> **作業指示**:
(a) 抜粋にある次の一文を英語に訳してもらえますか:「基本構成は2VCO、ノイズ、1VCF、1VCA、および2エンベロープ・ジェネレーター(ADSR方式)となっています。」
(b) 抜粋のうち、「76鍵のウェイテッド木製鍵盤」から始まり「DSR方式)となっています。」で終わる部分を、一字も変えずに書き写してください。

> **抜粋**:
= = = = =
SEQUENTIAL CURCUITS 楽器・機材【Vol.〇〇】
【Vol.285】S.C.I. PROPHET-T8 ~76鍵・木製鍵盤を採用したプロフィットの最高峰モデル[1983年]
2018/11/26
今回ご紹介するシンセサイザーは、SEQUENTIAL CURCUITS Inc.(シーケンシャル・サーキッツ。以下S.C.I.)が1983年に発売した「PROPHET-T8」(以下T8)です。発売当初の国内定価は2,500,000円。
76鍵のウェイテッド木製鍵盤を採用し、ベロシティはもちろんアフタータッチにも対応した(→もちろんMIDI搭載)、マスターキーボードとしても使いどころがあるキーボードと言えるでしょう。実際、ハワード・ジョーンズやジョー・ザヴィヌルなど名だたるキーボーディストがマスターキーボードとして(一時期)本機を据えていました。
同社の名機Prophet-5とパネルデザイン、レイアウトは似ており、同機の拡張版(あるいは上位機種)と見られる向きもあるかもしれませんが、果たしてそうだったのでしょうか。詳しく見てみましょう。
音源部仕様
当時PROPHETシリーズのフラッグシップ・モデルとして登場した、8ボイス・ポリフォニック、16VCO(オシレーター)搭載のアナログシンセサイザー。基本構成は2VCO、ノイズ、1VCF、1VCA、および2エンベロープ・ジェネレーター(ADSR方式)となっています。
= = = = =
> **データセット**:

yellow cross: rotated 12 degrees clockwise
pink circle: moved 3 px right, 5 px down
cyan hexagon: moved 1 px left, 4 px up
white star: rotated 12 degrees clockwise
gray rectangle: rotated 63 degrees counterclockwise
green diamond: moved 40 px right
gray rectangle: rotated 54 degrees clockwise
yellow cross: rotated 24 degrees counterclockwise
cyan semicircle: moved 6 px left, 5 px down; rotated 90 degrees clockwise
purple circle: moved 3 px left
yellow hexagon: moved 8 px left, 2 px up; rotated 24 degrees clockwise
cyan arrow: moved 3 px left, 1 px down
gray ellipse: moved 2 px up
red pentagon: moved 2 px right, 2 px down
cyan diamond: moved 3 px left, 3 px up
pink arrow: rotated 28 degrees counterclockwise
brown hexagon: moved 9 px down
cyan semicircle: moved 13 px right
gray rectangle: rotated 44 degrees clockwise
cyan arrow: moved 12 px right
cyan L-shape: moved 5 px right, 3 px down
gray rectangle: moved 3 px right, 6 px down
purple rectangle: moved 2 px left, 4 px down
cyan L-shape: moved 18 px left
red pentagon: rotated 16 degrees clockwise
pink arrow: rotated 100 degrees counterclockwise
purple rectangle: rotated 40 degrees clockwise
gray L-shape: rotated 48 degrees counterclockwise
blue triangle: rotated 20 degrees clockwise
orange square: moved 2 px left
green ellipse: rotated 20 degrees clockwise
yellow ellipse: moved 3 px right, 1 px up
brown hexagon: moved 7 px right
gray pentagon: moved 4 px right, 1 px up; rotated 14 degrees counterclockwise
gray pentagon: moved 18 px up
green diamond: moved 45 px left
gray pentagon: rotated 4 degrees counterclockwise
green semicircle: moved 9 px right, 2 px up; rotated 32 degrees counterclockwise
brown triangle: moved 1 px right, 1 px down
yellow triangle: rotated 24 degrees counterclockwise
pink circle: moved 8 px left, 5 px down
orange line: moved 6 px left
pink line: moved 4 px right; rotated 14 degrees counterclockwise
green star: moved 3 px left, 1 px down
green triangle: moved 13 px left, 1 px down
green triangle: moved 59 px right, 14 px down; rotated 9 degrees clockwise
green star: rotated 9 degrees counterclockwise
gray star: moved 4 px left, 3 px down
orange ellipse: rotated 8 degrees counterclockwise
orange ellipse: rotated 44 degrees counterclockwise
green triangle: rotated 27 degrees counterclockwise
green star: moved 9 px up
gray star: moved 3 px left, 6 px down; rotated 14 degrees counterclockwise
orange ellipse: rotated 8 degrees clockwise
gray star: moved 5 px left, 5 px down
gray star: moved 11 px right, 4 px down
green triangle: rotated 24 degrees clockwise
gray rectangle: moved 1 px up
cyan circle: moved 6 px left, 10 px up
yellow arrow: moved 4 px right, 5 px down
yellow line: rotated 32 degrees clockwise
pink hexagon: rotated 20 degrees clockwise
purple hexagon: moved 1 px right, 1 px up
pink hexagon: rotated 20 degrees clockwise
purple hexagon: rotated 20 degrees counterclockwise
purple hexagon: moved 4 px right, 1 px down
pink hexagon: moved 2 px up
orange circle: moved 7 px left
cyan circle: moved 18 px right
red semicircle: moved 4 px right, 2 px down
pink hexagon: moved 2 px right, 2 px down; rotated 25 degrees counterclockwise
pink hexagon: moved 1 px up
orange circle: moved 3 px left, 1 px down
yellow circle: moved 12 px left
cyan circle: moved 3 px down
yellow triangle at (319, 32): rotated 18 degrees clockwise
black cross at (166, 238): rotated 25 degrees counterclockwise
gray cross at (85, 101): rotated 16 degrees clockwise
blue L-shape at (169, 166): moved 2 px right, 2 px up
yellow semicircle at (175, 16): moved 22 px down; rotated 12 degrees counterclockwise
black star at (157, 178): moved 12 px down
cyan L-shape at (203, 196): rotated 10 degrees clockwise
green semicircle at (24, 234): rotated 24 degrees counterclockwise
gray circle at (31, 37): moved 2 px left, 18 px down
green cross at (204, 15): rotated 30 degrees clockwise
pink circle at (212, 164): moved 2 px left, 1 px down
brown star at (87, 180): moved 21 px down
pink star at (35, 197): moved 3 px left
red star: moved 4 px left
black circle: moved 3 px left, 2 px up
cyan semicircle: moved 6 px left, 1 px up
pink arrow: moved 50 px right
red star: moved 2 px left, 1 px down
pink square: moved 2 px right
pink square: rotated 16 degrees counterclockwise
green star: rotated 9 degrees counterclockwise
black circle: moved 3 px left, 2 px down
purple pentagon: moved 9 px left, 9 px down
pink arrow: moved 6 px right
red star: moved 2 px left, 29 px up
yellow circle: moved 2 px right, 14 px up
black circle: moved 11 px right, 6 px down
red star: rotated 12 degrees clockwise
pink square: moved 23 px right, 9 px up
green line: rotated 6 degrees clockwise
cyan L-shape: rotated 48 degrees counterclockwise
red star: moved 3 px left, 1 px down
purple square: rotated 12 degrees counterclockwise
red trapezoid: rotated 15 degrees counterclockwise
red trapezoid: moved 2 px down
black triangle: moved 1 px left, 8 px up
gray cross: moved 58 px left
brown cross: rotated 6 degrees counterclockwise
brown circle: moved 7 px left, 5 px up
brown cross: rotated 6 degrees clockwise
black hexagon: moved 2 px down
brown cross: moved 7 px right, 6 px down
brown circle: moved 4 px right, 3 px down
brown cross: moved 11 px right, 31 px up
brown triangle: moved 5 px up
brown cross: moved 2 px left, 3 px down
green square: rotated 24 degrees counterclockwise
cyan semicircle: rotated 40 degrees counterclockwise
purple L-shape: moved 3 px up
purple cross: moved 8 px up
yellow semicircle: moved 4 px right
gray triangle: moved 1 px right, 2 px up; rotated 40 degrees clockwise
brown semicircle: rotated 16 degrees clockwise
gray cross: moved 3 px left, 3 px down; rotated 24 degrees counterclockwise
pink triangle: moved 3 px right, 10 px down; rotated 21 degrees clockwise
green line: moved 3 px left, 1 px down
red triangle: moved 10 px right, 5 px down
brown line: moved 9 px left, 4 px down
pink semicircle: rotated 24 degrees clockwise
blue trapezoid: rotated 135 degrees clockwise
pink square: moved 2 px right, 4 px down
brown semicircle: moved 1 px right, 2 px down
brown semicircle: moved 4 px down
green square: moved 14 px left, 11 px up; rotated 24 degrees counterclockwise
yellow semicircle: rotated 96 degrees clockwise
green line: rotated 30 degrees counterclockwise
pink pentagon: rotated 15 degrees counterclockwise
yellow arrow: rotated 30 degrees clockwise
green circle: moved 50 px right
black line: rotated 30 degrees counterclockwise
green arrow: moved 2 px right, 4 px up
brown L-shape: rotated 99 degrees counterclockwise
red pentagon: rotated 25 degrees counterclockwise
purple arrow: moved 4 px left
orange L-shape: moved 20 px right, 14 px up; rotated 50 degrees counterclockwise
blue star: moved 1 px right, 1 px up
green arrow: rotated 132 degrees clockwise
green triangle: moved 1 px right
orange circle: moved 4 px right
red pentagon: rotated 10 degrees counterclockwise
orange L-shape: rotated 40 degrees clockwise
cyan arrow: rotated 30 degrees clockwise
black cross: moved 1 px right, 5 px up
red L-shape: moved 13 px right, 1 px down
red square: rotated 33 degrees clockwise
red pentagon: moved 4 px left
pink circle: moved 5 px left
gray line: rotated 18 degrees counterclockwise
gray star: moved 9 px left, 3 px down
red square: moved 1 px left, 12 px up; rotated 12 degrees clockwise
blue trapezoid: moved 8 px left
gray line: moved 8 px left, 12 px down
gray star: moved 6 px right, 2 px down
= = = = =
> **記述回答**:
(a) Its basic configuration consists of two VCOs, noise, one VCF, one VCA, and two envelope generators (ADSR type).

(b)
76鍵のウェイテッド木製鍵盤を採用し、ベロシティはもちろんアフタータッチにも対応した(→もちろんMIDI搭載)、マスターキーボードとしても使いどころがあるキーボードと言えるでしょう。実際、ハワード・ジョーンズやジョー・ザヴィヌルなど名だたるキーボーディストがマスターキーボードとして(一時期)本機を据えていました。
同社の名機Prophet-5とパネルデザイン、レイアウトは似ており、同機の拡張版(あるいは上位機種)と見られる向きもあるかもしれませんが、果たしてそうだったのでしょうか。詳しく見てみましょう。
音源部仕様
当時PROPHETシリーズのフラッグシップ・モデルとして登場した、8ボイス・ポリフォニック、16VCO(オシレーター)搭載のアナログシンセサイザー。基本構成は2VCO、ノイズ、1VCF、1VCA、および2エンベロープ・ジェネレーター(ADSR方式)となっています。